Start of Supplied data

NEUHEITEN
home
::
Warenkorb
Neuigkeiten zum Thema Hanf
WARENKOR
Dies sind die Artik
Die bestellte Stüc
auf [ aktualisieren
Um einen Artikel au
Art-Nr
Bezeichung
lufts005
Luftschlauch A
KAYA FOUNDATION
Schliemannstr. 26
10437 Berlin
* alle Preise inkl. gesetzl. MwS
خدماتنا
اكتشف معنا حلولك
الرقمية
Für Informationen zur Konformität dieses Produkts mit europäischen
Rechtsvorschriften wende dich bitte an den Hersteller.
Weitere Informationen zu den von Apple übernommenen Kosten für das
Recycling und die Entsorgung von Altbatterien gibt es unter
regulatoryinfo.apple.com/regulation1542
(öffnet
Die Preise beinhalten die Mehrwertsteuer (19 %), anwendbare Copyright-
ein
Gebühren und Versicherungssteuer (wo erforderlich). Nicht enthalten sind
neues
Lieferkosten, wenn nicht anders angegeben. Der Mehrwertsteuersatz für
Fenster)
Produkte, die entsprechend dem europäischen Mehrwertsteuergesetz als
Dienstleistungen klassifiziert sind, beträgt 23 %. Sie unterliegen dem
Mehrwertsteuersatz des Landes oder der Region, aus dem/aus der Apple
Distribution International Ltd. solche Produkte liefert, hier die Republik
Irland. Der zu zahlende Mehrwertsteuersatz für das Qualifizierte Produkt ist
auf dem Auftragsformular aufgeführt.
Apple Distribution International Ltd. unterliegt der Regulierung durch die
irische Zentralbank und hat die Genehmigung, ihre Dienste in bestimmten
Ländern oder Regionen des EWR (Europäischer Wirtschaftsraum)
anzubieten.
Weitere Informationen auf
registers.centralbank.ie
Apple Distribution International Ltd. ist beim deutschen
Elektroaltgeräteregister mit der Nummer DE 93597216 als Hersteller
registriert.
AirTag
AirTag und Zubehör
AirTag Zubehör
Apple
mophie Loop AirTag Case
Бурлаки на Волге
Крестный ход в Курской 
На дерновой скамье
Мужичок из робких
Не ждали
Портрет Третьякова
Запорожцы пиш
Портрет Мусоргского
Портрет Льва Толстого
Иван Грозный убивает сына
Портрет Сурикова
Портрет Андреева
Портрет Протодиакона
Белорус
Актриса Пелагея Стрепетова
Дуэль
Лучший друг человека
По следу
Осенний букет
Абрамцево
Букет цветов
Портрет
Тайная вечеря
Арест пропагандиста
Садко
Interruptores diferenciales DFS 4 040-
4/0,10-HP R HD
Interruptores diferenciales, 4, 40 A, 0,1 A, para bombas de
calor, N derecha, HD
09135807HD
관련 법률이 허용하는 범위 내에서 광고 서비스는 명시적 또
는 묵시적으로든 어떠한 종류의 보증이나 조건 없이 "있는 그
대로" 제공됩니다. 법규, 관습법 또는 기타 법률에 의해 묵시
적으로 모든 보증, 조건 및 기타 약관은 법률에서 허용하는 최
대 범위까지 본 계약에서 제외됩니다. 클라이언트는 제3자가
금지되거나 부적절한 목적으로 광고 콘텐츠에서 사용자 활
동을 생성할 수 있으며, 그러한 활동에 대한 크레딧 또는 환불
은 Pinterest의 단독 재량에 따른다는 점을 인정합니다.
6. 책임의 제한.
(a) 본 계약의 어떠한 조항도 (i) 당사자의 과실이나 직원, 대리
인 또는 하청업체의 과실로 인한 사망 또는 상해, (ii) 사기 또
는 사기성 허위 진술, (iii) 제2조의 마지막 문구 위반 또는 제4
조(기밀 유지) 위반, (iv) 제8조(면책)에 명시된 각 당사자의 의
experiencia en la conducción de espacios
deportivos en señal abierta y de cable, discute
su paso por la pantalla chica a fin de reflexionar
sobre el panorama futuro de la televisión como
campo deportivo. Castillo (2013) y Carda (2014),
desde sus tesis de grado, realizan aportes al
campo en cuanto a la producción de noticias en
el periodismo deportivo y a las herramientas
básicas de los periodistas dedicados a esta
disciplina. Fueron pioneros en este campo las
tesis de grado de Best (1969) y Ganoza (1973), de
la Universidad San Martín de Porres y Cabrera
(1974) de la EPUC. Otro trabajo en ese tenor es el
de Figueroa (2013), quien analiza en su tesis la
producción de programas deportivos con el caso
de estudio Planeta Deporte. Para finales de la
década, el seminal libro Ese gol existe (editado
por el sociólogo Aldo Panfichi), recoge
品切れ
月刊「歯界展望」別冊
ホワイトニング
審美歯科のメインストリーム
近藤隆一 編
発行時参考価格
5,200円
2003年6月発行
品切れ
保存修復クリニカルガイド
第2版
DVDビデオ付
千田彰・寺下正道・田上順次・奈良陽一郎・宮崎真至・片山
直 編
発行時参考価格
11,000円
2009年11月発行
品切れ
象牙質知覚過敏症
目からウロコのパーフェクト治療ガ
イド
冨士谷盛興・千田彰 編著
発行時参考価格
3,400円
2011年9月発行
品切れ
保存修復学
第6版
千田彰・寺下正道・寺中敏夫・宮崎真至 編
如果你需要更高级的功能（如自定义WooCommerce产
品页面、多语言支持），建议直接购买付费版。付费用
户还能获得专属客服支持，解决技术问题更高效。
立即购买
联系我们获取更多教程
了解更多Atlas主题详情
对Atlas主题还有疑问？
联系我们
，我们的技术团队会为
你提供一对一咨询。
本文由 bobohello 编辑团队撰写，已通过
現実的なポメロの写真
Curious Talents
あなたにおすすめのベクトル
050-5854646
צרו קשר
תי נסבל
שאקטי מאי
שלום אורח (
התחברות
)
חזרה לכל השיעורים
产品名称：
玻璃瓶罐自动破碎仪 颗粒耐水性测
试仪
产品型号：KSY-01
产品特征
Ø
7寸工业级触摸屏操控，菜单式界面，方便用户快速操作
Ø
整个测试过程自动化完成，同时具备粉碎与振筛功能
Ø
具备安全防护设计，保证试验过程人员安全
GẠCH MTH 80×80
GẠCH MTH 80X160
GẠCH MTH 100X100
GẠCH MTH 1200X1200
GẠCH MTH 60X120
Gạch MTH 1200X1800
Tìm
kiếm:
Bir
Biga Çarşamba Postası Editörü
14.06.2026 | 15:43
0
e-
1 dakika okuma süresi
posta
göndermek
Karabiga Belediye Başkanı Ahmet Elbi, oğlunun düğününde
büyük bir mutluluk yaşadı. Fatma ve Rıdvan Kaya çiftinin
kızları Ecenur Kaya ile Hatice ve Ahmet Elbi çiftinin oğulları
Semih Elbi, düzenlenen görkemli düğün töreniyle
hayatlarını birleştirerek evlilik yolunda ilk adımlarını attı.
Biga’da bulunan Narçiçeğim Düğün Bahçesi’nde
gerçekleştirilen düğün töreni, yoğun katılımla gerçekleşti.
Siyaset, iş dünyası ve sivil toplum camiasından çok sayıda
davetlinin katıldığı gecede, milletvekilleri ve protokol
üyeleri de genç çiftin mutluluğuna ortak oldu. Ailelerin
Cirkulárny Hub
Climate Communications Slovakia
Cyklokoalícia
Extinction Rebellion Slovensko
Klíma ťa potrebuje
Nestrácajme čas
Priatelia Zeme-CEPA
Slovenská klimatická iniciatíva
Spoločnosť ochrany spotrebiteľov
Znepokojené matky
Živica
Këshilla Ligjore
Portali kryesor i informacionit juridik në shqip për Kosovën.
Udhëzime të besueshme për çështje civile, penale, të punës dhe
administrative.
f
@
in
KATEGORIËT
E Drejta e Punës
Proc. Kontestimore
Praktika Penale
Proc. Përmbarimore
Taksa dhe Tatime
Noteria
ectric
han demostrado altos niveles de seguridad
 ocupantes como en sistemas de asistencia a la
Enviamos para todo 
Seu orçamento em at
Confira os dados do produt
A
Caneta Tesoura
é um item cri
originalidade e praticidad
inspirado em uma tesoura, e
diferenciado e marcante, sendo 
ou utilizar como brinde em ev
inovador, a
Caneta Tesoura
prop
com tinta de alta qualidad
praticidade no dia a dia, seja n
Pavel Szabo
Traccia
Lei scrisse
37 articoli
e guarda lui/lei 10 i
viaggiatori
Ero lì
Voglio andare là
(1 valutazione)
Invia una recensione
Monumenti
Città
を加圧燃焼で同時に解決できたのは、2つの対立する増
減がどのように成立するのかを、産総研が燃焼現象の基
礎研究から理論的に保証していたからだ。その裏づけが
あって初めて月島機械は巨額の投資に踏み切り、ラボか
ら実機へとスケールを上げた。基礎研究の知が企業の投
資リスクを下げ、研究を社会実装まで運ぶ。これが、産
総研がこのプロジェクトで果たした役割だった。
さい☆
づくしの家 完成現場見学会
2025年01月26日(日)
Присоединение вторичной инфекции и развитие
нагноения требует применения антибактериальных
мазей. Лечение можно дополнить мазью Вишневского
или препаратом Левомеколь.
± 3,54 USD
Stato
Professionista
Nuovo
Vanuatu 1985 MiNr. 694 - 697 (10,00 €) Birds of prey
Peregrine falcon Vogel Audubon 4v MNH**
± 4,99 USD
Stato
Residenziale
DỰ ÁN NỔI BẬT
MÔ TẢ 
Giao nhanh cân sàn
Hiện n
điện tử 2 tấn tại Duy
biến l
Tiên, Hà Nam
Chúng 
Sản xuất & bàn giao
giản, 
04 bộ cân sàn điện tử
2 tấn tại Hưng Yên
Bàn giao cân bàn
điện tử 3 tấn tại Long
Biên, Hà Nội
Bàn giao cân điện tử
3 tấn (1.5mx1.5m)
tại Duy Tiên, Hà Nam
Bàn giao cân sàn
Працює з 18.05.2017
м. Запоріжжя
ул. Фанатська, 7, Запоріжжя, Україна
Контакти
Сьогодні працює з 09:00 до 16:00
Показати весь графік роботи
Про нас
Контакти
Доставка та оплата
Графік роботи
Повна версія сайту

End of Supplied data

When a line in the data contains "Weitere", return it as written.

## Answer
Weitere Informationen zu den von Apple übernommenen Kosten für das
Weitere Informationen auf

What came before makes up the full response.